- Education: Yale University
- Occupations: Installation artist; new media artist; sculptor;
- Employer: The New School; International Center of Photography; Parsons School of Design; ;
- Awards: Guggenheim Fellowship (1999)

= Martha Burgess =

American artist (born 1957)

Martha Holloway Burgess is an American artist who has worked in installation art, new media, and sculpture. Burgess is a 2001 Guggenheim Fellow and has also taught at several institutions, including The New School, the International Center of Photography, and Parsons School of Design.

==Biography==
Martha Burgess obtained their bachelor's degree in art (minoring in philosophy and psychology) and their master of fine arts degree at Yale University in 1982. In 1987 they were a P.S. 1 Contemporary Art Center studio fellow. In 1989, the Longwood Art Gallery exhibited one of their sculptures, a table whose top was an exercise book with a Roque Dalton poetry quote pasted to the cover. They also had another sculpture commissioned for Food Center Sculpture Park at the Hunts Point Cooperative Market in 1991.

In 1993, their sculpture On Leave, depicting two female World War II personnel kissing, was exhibited at the Snug Harbor Outdoor Sculpture Exhibition. A tribute to lesbian military personnel in World War II, it was inspired by the V-J Day in Times Square photograph. It was vandalized on September 16, 1993; William Zimmer of The New York Times attributed this to homophobia, while Gale Harris of the NYC LGBT Historic Sites Project found the incident "indicative of how contentious gay-straight relations remained on Staten Island in the 1990s".

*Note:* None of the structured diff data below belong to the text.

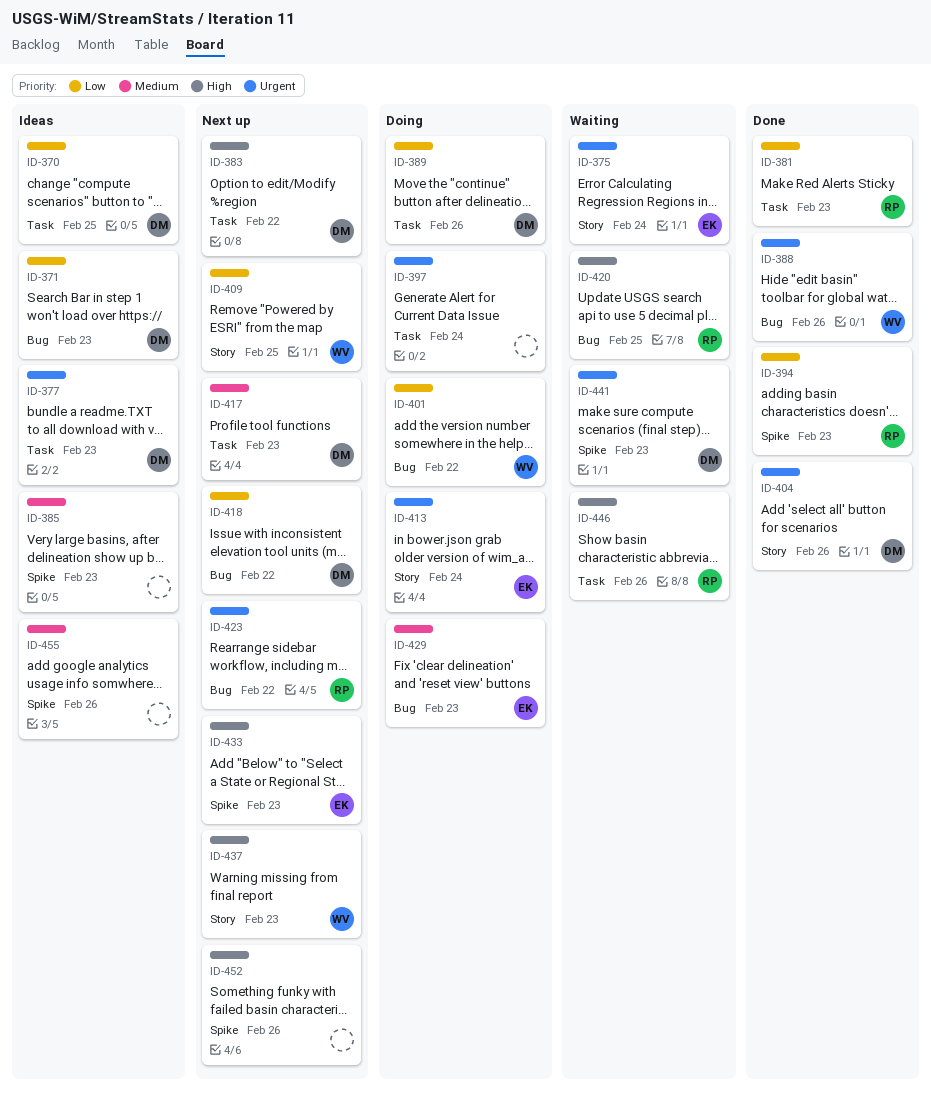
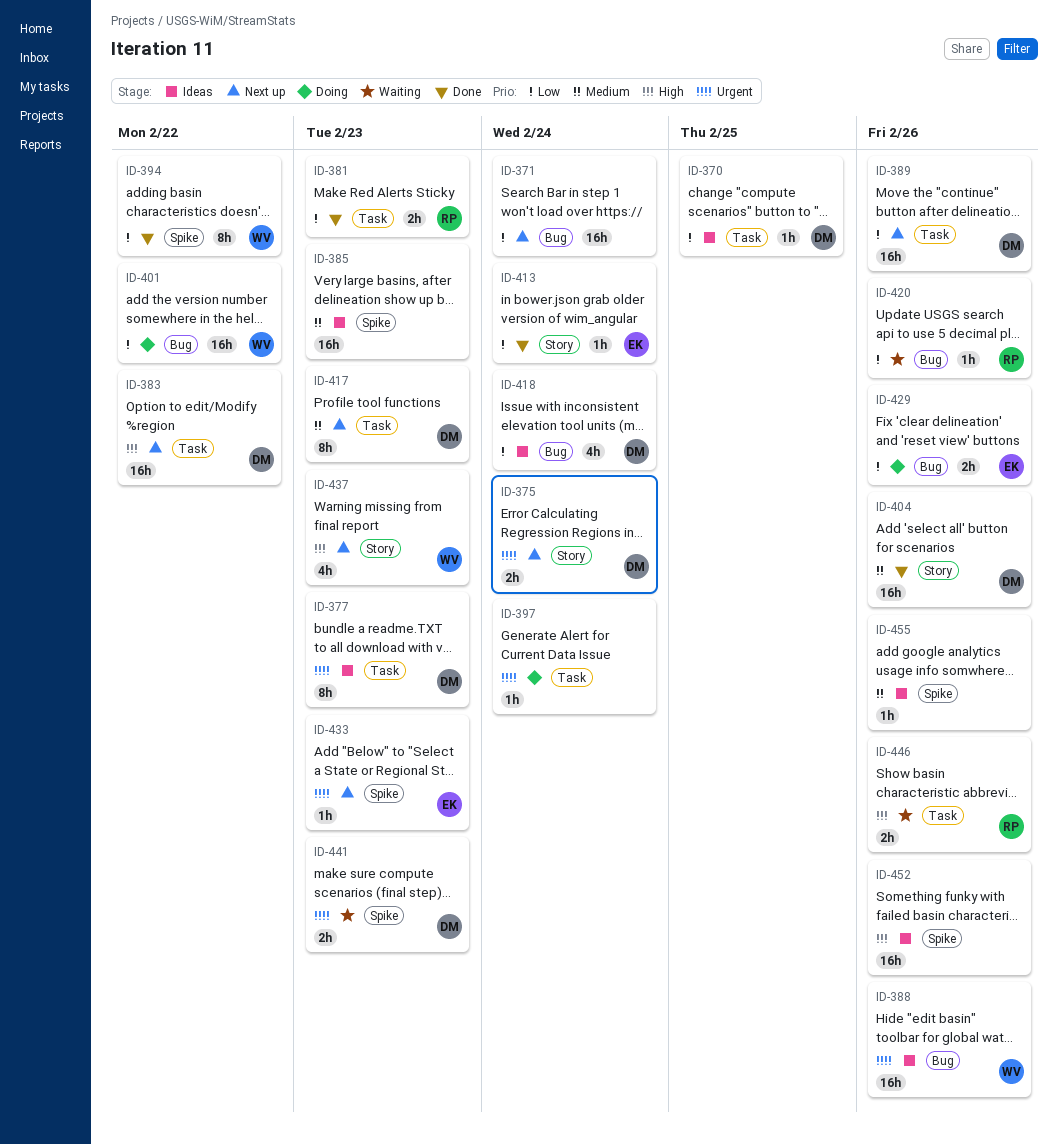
ID-371, status: Ideas -> Next up
ID-371, owner: DM -> none
ID-371, due: Feb 23 -> Feb 24
ID-375, status: Waiting -> Next up
ID-375, owner: EK -> DM
ID-388, status: Done -> Ideas
ID-389, status: Doing -> Next up
ID-394, owner: RP -> WV
ID-394, due: Feb 23 -> Feb 22
ID-404, priority: Urgent -> Medium
ID-409: present -> none
ID-413, status: Doing -> Done
ID-413, priority: Urgent -> Low
ID-418, status: Next up -> Ideas
ID-418, due: Feb 22 -> Feb 24
ID-420, priority: High -> Low
ID-420, due: Feb 25 -> Feb 26
ID-423: present -> none
ID-429, priority: Medium -> Low
ID-429, due: Feb 23 -> Feb 26
ID-433, priority: High -> Urgent
ID-452, status: Next up -> Ideas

They joined The New School University in 1995 as an adjunct faculty member in digital photography, before becoming Adjunct Professor of Digital Media at the International Center of Photography (ICP) in 1997. In 1998, they left the ICP and moved to Parsons School of Design. Burgess was a 1997 MacDowell Colony Fellow, as well as a 1999 fellow of both the Jerome Foundation and New York Foundation for the Arts. In 2001, Burgess was awarded a Guggenheim Fellowship in new media arts.

In 2000, they had a solo exhibition at Gary Tatintsian Gallery. Later that year, their exhibition Ignatz' Nose Travels in Still Life, inspired by the fictional mouse Ignatz from Krazy Kat (which Burgess was a fan of during their youth), appeared at Rice Gallery at Rice University. Their installation Nocturne, opus no. 23, "moonlighting", a five-minute video installation where Beethoven's Piano Sonata No. 14 played as a montage of black-and-white images – which Texas Monthly compared to Robert Frank's book The Americans – on a large plasma screen TV, was exhibited at 2002 FotoFest in Houston.

Their work The Body in Flux appeared at the Pop-Museum of Queer History in 2013. In 2017, their work "Queer as a Clockwork Peachfish", inspired by the film A Clockwork Orange, was exhibited at Trestle Art Space.

Burgess lives in Manhattan, having lived in the state of New York since 1984.